- YOUR GOAL -
Report, as a bare number, how many lines of the entries below contain "cleaning".
───── AVAILABLE RECORDS
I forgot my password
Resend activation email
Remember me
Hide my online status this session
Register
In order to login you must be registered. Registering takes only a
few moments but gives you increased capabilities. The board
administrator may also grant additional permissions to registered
──────────
───── AVAILABLE RECORDS
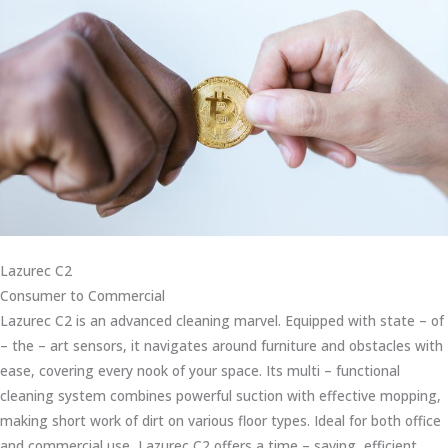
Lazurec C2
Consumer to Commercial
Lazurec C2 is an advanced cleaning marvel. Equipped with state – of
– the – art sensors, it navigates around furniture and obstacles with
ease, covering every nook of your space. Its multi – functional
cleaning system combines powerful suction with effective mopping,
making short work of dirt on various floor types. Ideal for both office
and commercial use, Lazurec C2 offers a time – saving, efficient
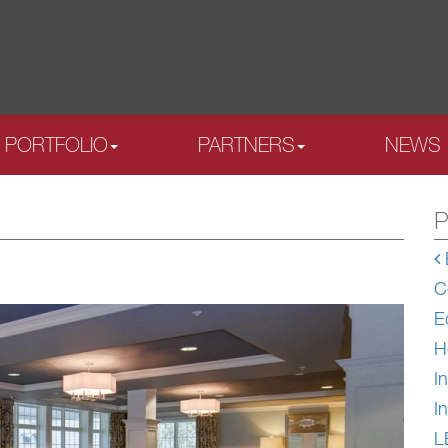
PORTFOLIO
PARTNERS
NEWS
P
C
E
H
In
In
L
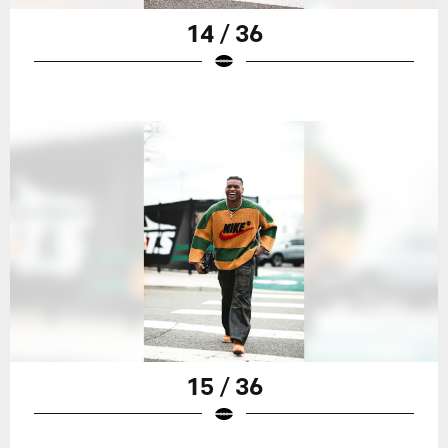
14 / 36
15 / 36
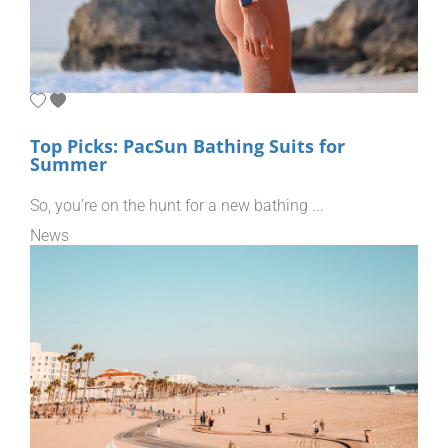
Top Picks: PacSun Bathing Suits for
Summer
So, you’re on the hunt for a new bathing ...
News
──────────
- RESPONSE AREA -
2